> _Challenge_
Lay out the rows below, from the first line through the line containing "rotate and perspective: rotation -1.32°, lens", as a Markdown table with a Num column for the line number and a Line column for its text, leaving out blank lines.

> _Entries_
- - - - -

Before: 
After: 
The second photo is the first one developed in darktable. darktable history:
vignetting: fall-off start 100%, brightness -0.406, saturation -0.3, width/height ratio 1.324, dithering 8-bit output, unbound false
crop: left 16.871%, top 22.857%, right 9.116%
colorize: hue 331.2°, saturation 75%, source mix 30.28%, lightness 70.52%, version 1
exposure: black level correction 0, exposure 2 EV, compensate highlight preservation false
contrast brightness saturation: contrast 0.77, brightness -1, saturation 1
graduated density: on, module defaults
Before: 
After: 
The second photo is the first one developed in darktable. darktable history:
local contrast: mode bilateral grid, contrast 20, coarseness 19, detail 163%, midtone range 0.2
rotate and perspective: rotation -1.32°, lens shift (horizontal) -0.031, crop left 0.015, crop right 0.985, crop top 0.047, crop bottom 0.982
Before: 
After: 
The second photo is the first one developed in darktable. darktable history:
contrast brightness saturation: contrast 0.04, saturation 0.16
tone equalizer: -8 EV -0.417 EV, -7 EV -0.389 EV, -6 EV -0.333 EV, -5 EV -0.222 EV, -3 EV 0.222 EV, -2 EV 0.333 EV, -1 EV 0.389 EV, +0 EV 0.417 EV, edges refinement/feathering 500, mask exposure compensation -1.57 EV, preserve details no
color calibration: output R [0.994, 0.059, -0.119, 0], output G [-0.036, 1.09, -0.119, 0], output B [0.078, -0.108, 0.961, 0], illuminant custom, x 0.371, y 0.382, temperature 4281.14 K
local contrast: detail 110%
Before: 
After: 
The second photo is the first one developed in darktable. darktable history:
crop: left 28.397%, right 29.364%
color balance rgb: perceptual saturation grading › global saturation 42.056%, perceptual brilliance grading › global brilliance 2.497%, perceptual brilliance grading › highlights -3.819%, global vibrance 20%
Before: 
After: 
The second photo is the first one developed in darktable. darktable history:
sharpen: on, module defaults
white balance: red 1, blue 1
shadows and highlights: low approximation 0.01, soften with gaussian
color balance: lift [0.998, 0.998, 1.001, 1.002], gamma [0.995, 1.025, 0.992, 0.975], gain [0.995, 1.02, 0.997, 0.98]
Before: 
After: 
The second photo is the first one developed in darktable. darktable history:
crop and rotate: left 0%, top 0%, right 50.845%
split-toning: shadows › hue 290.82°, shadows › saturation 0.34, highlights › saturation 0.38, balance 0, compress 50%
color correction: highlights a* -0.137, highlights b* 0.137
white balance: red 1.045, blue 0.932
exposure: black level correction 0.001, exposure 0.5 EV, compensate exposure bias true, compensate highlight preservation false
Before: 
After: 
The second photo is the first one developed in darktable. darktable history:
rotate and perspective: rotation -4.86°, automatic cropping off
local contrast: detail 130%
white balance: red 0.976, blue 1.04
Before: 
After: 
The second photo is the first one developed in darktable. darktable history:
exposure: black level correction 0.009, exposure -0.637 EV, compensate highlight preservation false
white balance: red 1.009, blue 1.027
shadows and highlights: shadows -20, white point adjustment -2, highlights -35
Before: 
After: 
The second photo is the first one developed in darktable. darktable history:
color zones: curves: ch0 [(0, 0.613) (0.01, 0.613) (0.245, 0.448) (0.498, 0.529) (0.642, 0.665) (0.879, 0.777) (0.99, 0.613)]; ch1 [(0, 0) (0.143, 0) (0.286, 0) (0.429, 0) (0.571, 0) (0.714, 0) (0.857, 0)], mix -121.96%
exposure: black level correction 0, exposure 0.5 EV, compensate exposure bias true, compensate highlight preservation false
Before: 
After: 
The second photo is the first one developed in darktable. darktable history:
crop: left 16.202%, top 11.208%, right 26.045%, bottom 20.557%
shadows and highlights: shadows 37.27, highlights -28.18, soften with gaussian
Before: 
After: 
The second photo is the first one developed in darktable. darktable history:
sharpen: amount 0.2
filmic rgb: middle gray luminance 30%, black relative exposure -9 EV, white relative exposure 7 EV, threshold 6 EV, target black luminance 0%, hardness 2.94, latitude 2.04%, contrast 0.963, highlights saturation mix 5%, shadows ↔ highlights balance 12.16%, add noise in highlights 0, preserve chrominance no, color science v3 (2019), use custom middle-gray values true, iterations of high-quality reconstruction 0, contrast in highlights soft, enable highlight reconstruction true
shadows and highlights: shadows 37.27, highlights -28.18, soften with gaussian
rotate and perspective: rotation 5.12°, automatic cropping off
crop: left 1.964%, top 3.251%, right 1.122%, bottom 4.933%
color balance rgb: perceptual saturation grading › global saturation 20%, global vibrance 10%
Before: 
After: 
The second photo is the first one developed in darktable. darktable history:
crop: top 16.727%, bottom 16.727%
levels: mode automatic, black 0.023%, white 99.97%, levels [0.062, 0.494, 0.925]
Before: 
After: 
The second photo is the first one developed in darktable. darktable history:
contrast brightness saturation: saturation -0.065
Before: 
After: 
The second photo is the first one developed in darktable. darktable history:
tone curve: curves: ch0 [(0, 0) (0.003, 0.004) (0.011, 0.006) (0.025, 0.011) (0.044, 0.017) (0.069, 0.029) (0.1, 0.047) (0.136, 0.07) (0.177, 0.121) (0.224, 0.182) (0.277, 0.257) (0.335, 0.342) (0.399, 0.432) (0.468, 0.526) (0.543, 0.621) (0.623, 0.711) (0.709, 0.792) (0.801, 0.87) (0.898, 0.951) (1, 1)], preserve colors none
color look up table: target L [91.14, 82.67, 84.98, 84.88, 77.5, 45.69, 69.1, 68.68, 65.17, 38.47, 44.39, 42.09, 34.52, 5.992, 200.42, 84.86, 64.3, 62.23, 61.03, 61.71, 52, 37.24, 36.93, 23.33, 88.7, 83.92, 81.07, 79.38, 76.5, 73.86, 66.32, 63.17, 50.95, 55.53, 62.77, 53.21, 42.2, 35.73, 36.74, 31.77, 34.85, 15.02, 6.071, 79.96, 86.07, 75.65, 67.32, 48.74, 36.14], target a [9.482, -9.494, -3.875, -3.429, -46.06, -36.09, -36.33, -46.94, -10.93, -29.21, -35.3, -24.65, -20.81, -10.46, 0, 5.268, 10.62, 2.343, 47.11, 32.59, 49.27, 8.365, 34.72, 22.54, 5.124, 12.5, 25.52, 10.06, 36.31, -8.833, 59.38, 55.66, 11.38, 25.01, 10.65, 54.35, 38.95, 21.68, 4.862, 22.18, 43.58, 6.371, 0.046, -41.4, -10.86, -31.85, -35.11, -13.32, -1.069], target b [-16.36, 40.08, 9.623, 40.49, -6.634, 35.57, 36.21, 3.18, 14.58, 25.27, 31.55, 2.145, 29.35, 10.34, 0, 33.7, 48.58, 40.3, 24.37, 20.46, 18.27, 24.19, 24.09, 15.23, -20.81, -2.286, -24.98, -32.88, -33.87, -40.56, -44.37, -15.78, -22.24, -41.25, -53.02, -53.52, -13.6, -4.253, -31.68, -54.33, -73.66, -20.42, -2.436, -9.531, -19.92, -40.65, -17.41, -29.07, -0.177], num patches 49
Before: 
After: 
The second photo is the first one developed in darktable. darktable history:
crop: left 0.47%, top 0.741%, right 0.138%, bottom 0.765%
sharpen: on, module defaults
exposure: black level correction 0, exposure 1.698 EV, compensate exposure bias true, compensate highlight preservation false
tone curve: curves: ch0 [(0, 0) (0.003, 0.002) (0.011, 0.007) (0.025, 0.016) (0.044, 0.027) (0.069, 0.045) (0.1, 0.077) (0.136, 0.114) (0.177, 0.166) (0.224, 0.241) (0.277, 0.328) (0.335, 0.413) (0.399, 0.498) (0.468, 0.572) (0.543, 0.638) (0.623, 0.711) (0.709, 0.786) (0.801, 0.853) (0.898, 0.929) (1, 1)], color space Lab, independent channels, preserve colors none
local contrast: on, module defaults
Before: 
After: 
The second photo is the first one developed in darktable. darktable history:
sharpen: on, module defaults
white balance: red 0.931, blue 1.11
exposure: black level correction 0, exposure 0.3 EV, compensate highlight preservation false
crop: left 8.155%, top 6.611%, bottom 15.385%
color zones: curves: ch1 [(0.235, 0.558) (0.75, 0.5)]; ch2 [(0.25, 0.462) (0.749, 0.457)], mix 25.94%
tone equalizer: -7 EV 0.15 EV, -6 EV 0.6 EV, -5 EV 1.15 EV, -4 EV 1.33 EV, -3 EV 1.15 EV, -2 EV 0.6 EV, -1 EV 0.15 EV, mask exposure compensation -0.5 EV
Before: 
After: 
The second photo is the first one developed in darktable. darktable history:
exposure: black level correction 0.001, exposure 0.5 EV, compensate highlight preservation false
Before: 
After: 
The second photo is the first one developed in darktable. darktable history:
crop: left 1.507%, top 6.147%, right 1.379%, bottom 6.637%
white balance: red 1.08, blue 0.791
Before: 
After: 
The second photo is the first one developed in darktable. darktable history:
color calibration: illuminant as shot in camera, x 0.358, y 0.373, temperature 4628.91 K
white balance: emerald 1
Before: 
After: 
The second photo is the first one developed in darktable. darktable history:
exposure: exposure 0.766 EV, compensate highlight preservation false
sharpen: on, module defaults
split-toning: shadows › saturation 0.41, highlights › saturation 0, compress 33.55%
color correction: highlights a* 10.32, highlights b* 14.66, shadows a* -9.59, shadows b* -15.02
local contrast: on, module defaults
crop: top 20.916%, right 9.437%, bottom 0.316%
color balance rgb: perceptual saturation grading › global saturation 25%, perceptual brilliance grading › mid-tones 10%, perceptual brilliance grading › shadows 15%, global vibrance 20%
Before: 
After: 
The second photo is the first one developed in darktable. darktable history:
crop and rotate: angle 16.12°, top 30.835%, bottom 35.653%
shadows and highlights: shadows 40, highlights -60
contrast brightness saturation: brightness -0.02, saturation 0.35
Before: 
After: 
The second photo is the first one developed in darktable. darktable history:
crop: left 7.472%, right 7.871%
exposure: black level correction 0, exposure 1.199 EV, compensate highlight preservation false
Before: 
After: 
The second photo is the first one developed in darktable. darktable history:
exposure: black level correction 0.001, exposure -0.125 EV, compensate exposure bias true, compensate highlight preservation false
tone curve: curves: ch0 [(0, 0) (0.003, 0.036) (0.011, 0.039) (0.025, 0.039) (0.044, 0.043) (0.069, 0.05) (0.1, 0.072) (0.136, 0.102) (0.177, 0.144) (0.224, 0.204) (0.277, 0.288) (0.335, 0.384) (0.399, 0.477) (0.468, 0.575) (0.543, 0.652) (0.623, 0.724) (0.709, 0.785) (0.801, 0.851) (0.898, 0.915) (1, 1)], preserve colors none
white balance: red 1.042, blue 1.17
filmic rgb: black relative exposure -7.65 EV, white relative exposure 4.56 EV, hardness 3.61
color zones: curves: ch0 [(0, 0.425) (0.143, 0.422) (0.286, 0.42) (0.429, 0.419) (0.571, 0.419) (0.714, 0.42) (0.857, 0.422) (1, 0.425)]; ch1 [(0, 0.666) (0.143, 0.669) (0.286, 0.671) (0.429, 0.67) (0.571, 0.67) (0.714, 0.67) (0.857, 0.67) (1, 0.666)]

- - - - -

> _Solution to this task_
| Num | Line |
|---|---|
| 1 | Before:  |
| 2 | After:  |
| 3 | The second photo is the first one developed in darktable. darktable history: |
| 4 | vignetting: fall-off start 100%, brightness -0.406, saturation -0.3, width/height ratio 1.324, dithering 8-bit output, unbound false |
| 5 | crop: left 16.871%, top 22.857%, right 9.116% |
| 6 | colorize: hue 331.2°, saturation 75%, source mix 30.28%, lightness 70.52%, version 1 |
| 7 | exposure: black level correction 0, exposure 2 EV, compensate highlight preservation false |
| 8 | contrast brightness saturation: contrast 0.77, brightness -1, saturation 1 |
| 9 | graduated density: on, module defaults |
| 10 | Before:  |
| 11 | After:  |
| 12 | The second photo is the first one developed in darktable. darktable history: |
| 13 | local contrast: mode bilateral grid, contrast 20, coarseness 19, detail 163%, midtone range 0.2 |
| 14 | rotate and perspective: rotation -1.32°, lens shift (horizontal) -0.031, crop left 0.015, crop right 0.985, crop top 0.047, crop bottom 0.982 |